Ultrasmall luminescent gold nanoparticles (AuNPs) with excellent capabilities to cross biological barriers offer great promise in designing intelligent model nanomedicines for investigating structure–property relationships at the subcellular level. However, the strict surface controllability of ultrasmall AuNPs is challenging because of their small size. Herein, we report a facile in situ method for precisely controlling DNA aptamer valences on the surface of luminescent AuNPs with emission in the second near‐infrared window using a phosphorothioate‐modified DNA aptamer, AS1411, as a template. The discrete DNA aptamer number of AS1411‐functionalized AuNPs (AS1411‐AuNPs, ≈1.8 nm) with emission at 1030 nm was controlled in one aptamer (V1), two aptamers (V2), and four aptamers (V4). It was then discovered that not only the tumor‐targeting efficiencies but also the subcellular transport of AS1411‐AuNPs were precisely dependent on valences.

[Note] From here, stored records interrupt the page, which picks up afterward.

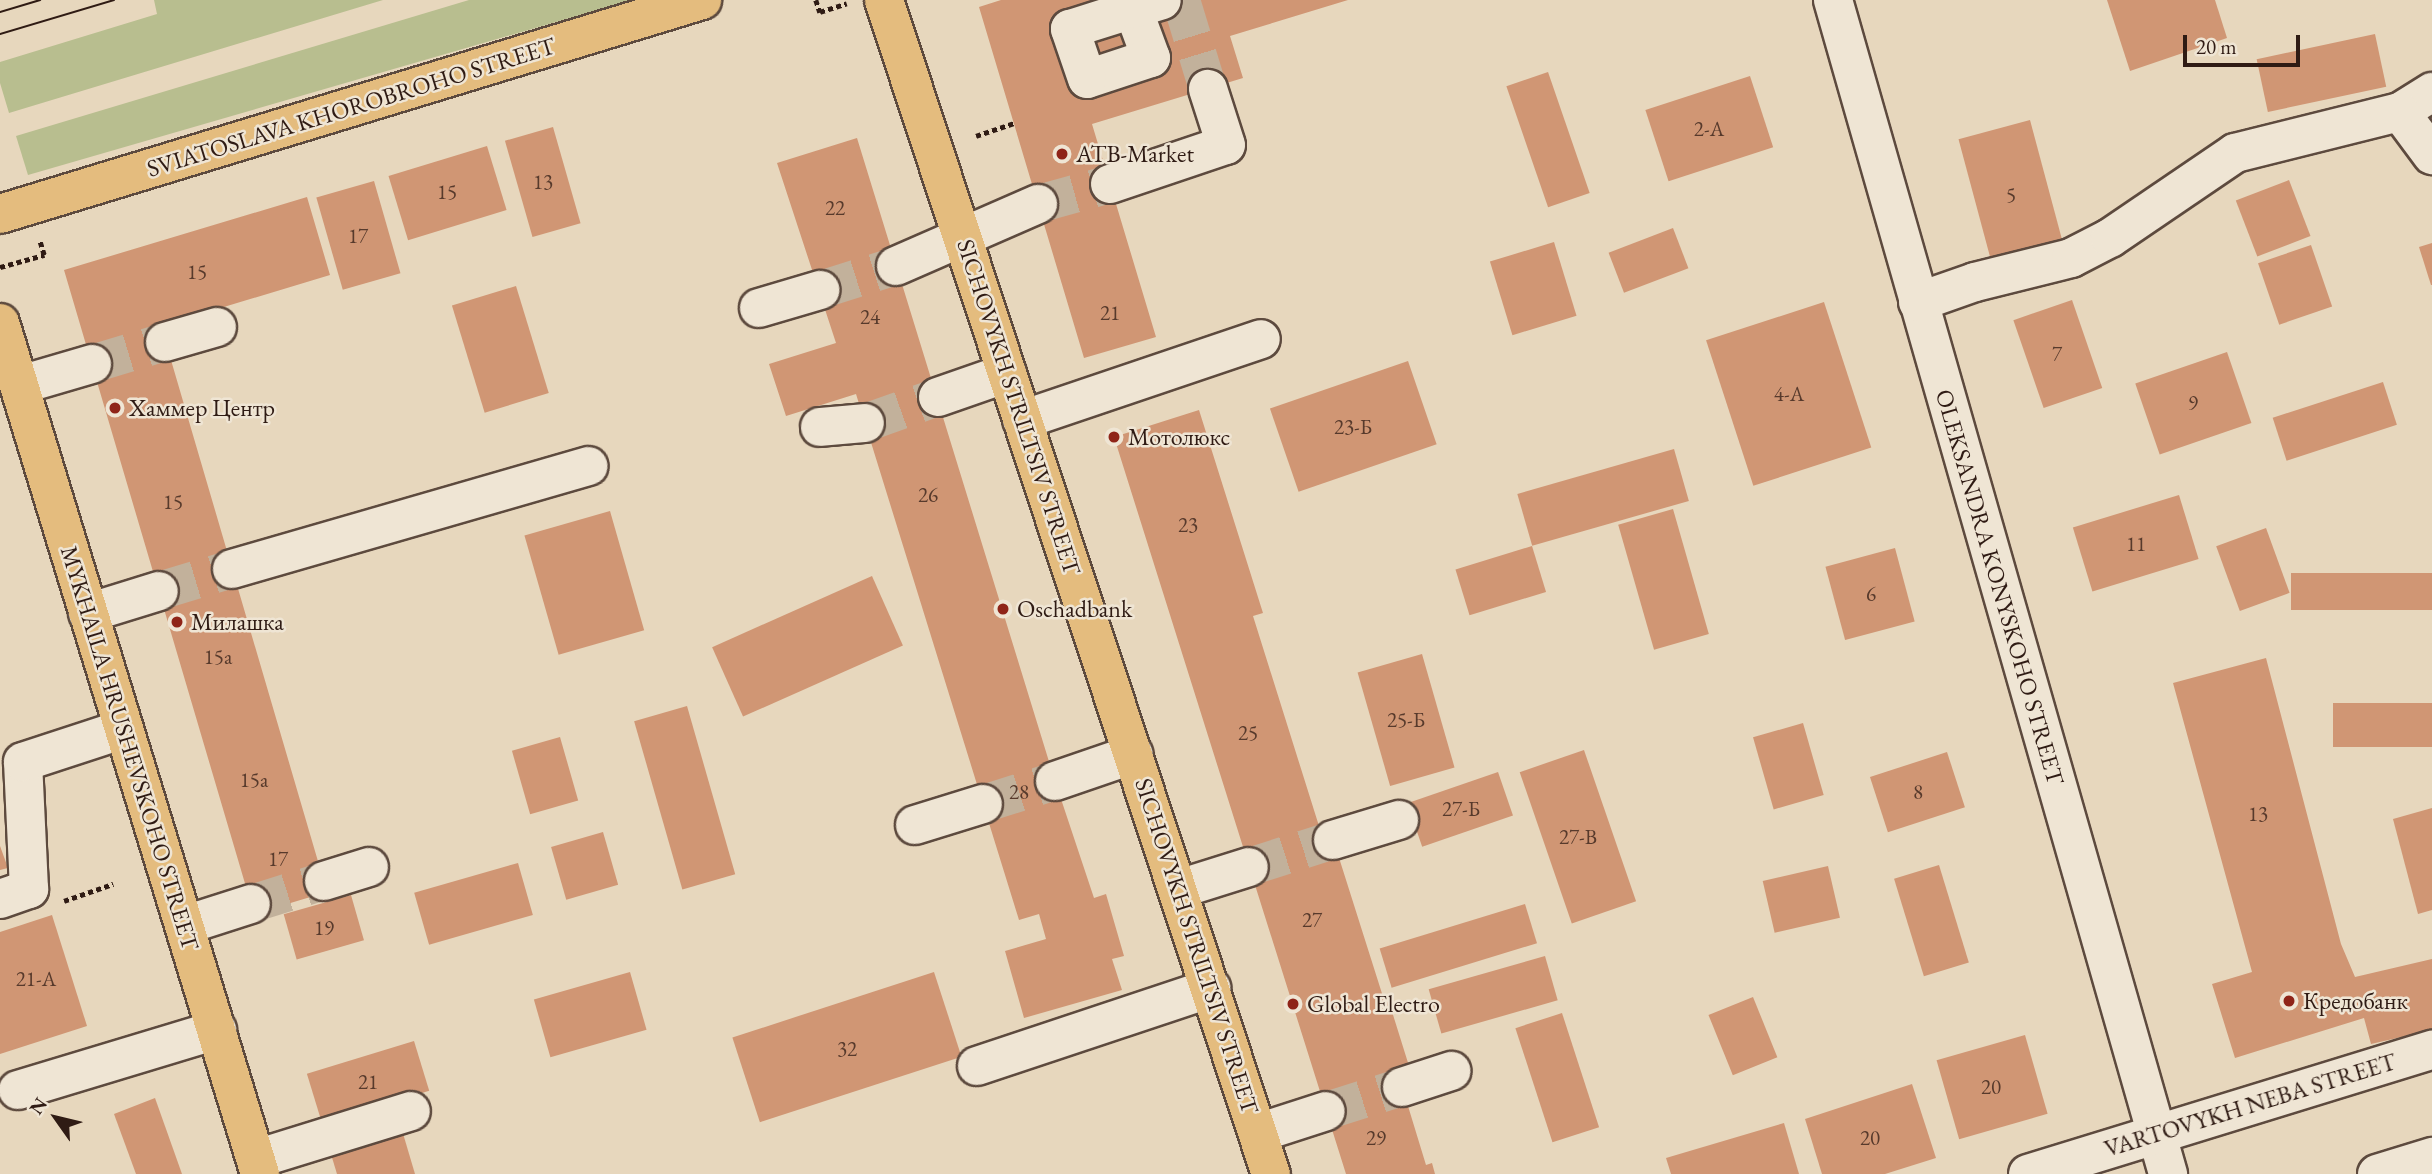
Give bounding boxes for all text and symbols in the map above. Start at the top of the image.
scale bar [2187,21,2304,65]
street label: SVIATOSLAVA KHOROBROHO STREET [143,31,559,183]
text: 20 m [2196,33,2237,60]
house number: 2-А [1694,116,1724,142]
place label: ATB-Market [1076,140,1194,168]
marker: ATB-Market [1054,146,1070,162]
house number: 13 [533,169,553,195]
house number: 15 [437,179,457,205]
house number: 5 [2006,182,2016,208]
house number: 22 [825,195,845,221]
house number: 17 [348,223,368,249]
street label: SICHOVYKH STRILTSIV STREET [951,235,1087,579]
house number: 15 [187,259,207,285]
house number: 21 [1100,300,1120,326]
house number: 24 [860,304,880,330]
house number: 7 [2052,341,2062,367]
house number: 4-А [1774,381,1804,407]
street label: OLEKSANDRA KONYSKOHO STREET [1930,386,2070,788]
house number: 9 [2188,390,2198,416]
place label: Хаммер Центр [129,394,275,422]
marker: Хаммер Центр [107,400,123,416]
house number: 23-Б [1334,414,1372,440]
place label: Мотолюкс [1128,423,1230,451]
marker: Мотолюкс [1106,429,1122,445]
house number: 26 [918,482,938,508]
house number: 15 [163,489,183,515]
house number: 23 [1178,512,1198,538]
house number: 11 [2126,531,2146,557]
street label: MYKHAILA HRUSHEVSKOHO STREET [55,542,205,954]
house number: 6 [1866,581,1876,607]
place label: Oschadbank [1017,595,1132,623]
marker: Oschadbank [995,601,1011,617]
place label: Милашка [191,608,284,636]
marker: Милашка [169,614,185,630]
house number: 15а [204,644,232,670]
house number: 25-Б [1387,707,1425,733]
house number: 25 [1238,720,1258,746]
house number: 15а [240,767,268,793]
street label: SICHOVYKH STRILTSIV STREET [1129,774,1265,1118]
house number: 28 [1009,779,1029,805]
house number: 8 [1913,779,1923,805]
house number: 27-Б [1442,796,1480,822]
house number: 13 [2248,801,2268,827]
house number: 27-В [1559,824,1597,850]
house number: 17 [268,846,288,872]
house number: 27 [1302,907,1322,933]
house number: 19 [314,915,334,941]
house number: 21-А [16,966,56,992]
place label: Кредобанк [2303,987,2408,1015]
place label: Global Electro [1307,990,1440,1018]
marker: Кредобанк [2281,993,2297,1009]
marker: Global Electro [1285,996,1301,1012]
house number: 32 [837,1036,857,1062]
street label: VARTOVYKH NEBA STREET [2101,1047,2399,1163]
house number: 21 [358,1069,378,1095]
house number: 20 [1981,1074,2001,1100]
north arrow [21,1083,91,1153]
text: N [24,1093,53,1119]
house number: 29 [1366,1125,1386,1151]
house number: 20 [1860,1125,1880,1151]

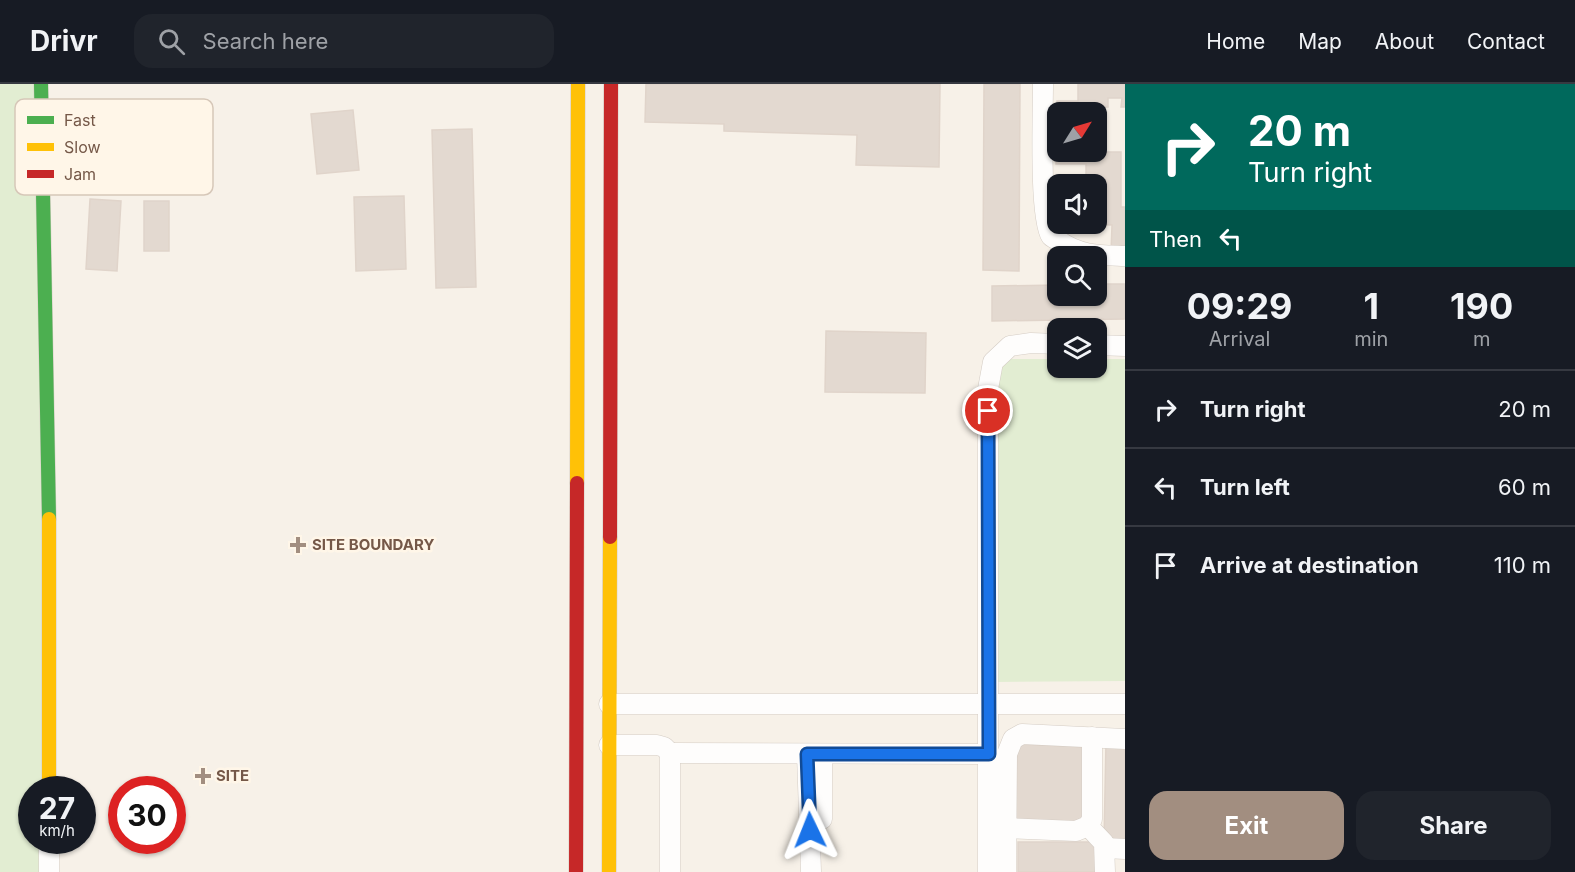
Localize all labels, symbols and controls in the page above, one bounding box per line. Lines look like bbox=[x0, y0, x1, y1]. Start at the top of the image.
search box bbox=[134, 14, 554, 68]
text: Drivr bbox=[30, 24, 98, 58]
icon: search bbox=[155, 25, 188, 58]
text: Search here bbox=[203, 28, 328, 54]
text: Home bbox=[1206, 29, 1265, 54]
text: Map bbox=[1298, 29, 1342, 54]
text: About bbox=[1375, 29, 1434, 54]
text: Contact bbox=[1467, 29, 1545, 54]
legend bbox=[15, 99, 213, 195]
north arrow bbox=[1047, 102, 1107, 162]
map controls bbox=[1047, 102, 1107, 378]
text: 20 m bbox=[1248, 105, 1351, 156]
icon: right bbox=[1149, 108, 1227, 186]
text: Fast bbox=[64, 110, 96, 130]
text: Slow bbox=[64, 137, 101, 157]
text: Turn right bbox=[1248, 156, 1372, 189]
text: Jam bbox=[64, 164, 96, 184]
button: sound bbox=[1047, 174, 1107, 234]
icon: left bbox=[1214, 222, 1247, 255]
text: Then bbox=[1149, 226, 1202, 252]
button: search bbox=[1047, 246, 1107, 306]
text: 09:29 bbox=[1187, 284, 1292, 328]
text: 1 bbox=[1364, 284, 1379, 328]
text: 190 bbox=[1450, 284, 1513, 328]
button: layers bbox=[1047, 318, 1107, 378]
text: Arrival bbox=[1209, 327, 1270, 351]
text: min bbox=[1354, 327, 1388, 351]
text: m bbox=[1473, 327, 1490, 351]
pin bbox=[962, 385, 1013, 436]
icon: right bbox=[1149, 393, 1182, 426]
icon: arrive bbox=[971, 394, 1004, 427]
text: Turn right bbox=[1200, 396, 1306, 422]
text: 20 m bbox=[1498, 396, 1551, 422]
icon: left bbox=[1149, 471, 1182, 504]
text: Turn left bbox=[1200, 474, 1290, 500]
text: 60 m bbox=[1498, 474, 1551, 500]
place label: SITE BOUNDARY bbox=[312, 535, 434, 554]
marker: SITE BOUNDARY bbox=[289, 536, 307, 554]
icon: arrive bbox=[1149, 549, 1182, 582]
text: Arrive at destination bbox=[1200, 552, 1419, 578]
text: 110 m bbox=[1494, 552, 1551, 578]
place label: SITE bbox=[216, 766, 249, 785]
marker: SITE bbox=[194, 767, 212, 785]
speed limit sign: 30 bbox=[108, 776, 186, 854]
text: 27 bbox=[39, 790, 75, 826]
button: Exit bbox=[1149, 791, 1344, 860]
button: Share bbox=[1356, 791, 1551, 860]
position arrow bbox=[778, 798, 842, 862]
text: km/h bbox=[39, 821, 75, 840]

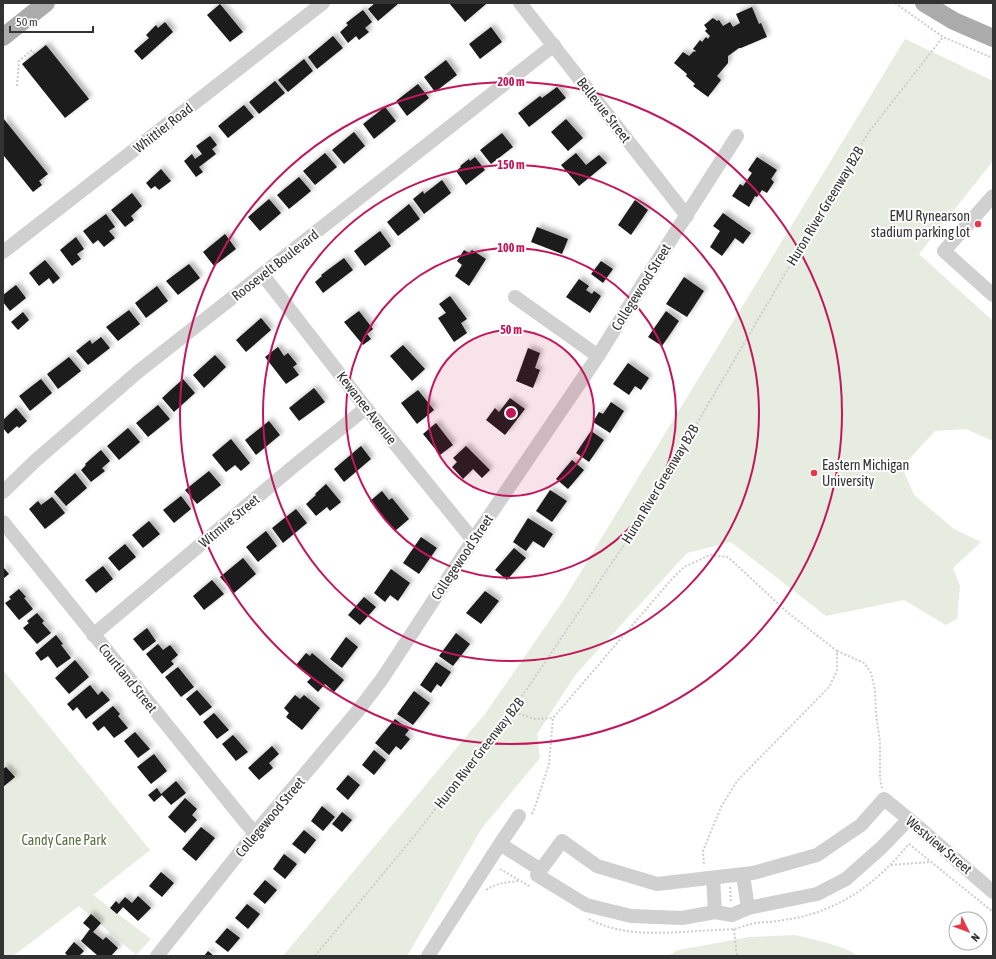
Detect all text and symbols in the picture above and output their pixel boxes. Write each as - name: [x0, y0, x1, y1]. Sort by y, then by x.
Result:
- scale bar: [10, 8, 93, 34]
- text: 50 m: [16, 15, 38, 29]
- street label: Bellevue Street: [574, 74, 634, 146]
- text: 200 m: [497, 75, 525, 89]
- street label: Whittier Road: [130, 100, 196, 156]
- street label: Huron River Greenway B2B: [783, 143, 867, 268]
- text: 150 m: [497, 158, 525, 172]
- place label: EMU Rynearson stadium parking lot: [871, 208, 970, 240]
- marker: EMU Rynearson stadium parking lot: [973, 219, 983, 229]
- street label: Roosevelt Boulevard: [228, 226, 322, 304]
- text: 100 m: [497, 241, 525, 255]
- street label: Collegewood Street: [608, 241, 674, 333]
- text: 50 m: [500, 323, 522, 337]
- street label: Kewanee Avenue: [334, 369, 400, 447]
- centre of rings: [504, 406, 518, 420]
- street label: Huron River Greenway B2B: [618, 421, 702, 546]
- place label: Eastern Michigan University: [822, 457, 909, 489]
- marker: Eastern Michigan University: [809, 468, 819, 478]
- street label: Witmire Street: [196, 491, 262, 551]
- street label: Collegewood Street: [428, 511, 496, 603]
- street label: Courtland Street: [95, 640, 161, 716]
- street label: Huron River Greenway B2B: [431, 694, 527, 811]
- street label: Collegewood Street: [232, 774, 308, 860]
- street label: Westview Street: [903, 813, 975, 877]
- park label: Candy Cane Park: [21, 832, 107, 848]
- north arrow: [948, 911, 988, 951]
- text: N: [969, 931, 982, 944]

A slight increase in valence from V1 to V2 increased tumor‐targeting efficiencies and resulted in higher nucleus accumulation, whereas a further increase in valence (e.g., V4) significantly increased tumor‐targeting efficiencies and led to higher cytomembrane accumulation. These results provide a basis for the strict surface control of nanomedicines in the precise regulation of in vivo transport at the subcellular level and their translation into clinical practice in the future. We developed a facile in situ strategy to precisely control DNA aptamer valences on the surface of luminescent gold nanoparticles (AuNPs) with emission in the second near‐infrared window and further demonstrated that not only the tumor‐targeting efficiencies but also the subcellular transport of AuNPs show precise valence dependence.